I pulled a gallon of Blue Bell vanilla ice cream from the freezer.

Give him an extra scoop now, Marcia,
Trey would say, eyeing Marcia’s own scoops under her bright pink uniform.

I found an icy cold can of sugary, original Dr Pepper in the back of the fridge and popped the top.

Don’t you be skimpy with that Dr Pepper, Marcia. Jordy needs all the sweetness he can get. Don’t you, Jordy?

I pulled the ice-cream scooper out of a drawer and rinsed it with hot water. I found a thick, tall glass in the cabinet and set it on the counter.

Marcia, sugar, you ought to give Jordy a large float but charge him for a small one. Don’t you care none about this poor boy?

Dragging the scooper across the pristine plain of ice cream, I pared free a globe of white sweetness. I jiggled it above the glass and the scoop fell in, leaving a creamy smear along the side. Again, another scoop. A small one to top it. Then the Dr Pepper, the fizz of its pouring the only sound I heard as it frothed above the ice cream. The can felt like a deadweight in my hand.
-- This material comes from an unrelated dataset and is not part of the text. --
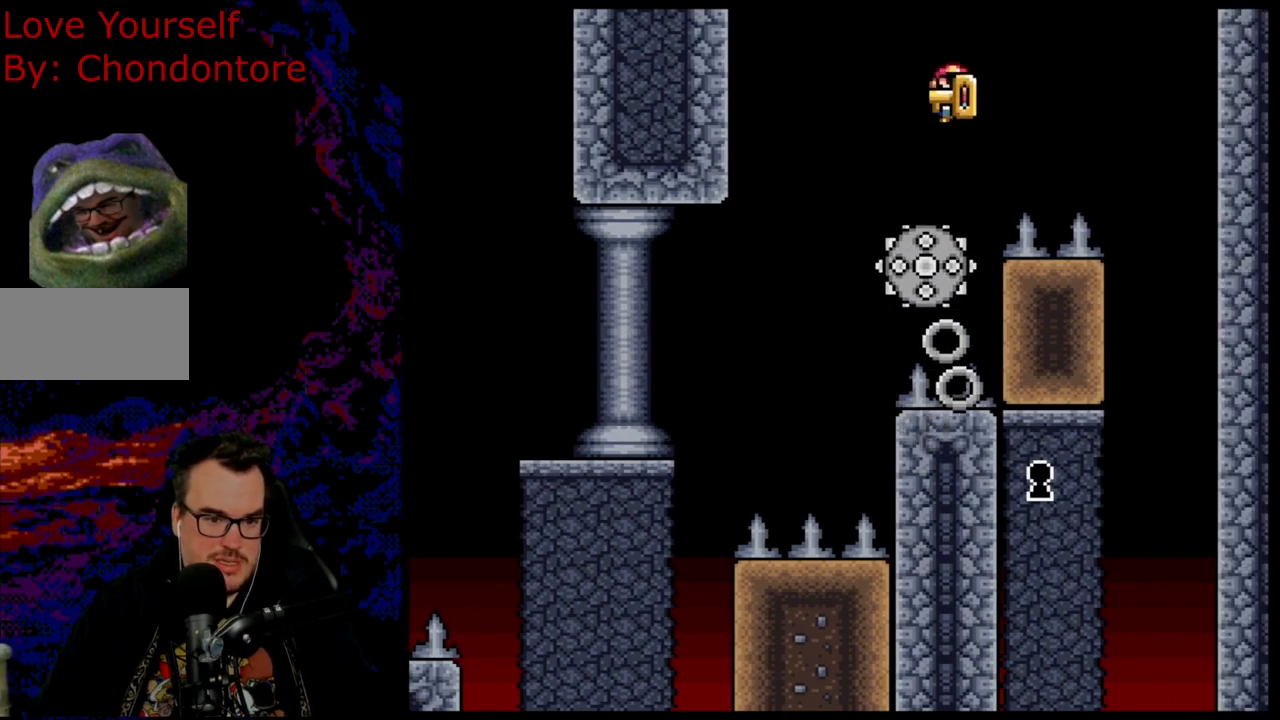
{"buttons": ["A", "X", "DPAD_RIGHT"], "events": [[67, "DPAD_LEFT", "up"], [100, "A", "down"], [133, "DPAD_RIGHT", "down"], [233, "DPAD_RIGHT", "up"], [283, "DPAD_RIGHT", "down"]]}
Ah, that’s his favorite there, Miss Marcia. He likes those floats even better than he likes you or me.

“Jordan?” Candace, standing nearby, watched me.

“I’m making a Dr Pepper float,” I announced, and my voice broke. Candace looked sort of blurry.

“I can see that, honey.” Her voice was cottony soft. “You okay? You’ve spilled it everywhere.”

I glanced down at the kitchen counter; the soda can was empty and my glass sat in a puddle of bubbling brown.

I looked back up at Candace and I could see her heart breaking. “He’s dead.” I heard my voice. “He’s really, really dead. Trey is dead. God!” A sob escaped from me, like air long trapped underwater then bursting to the surface. I felt her arms close around me.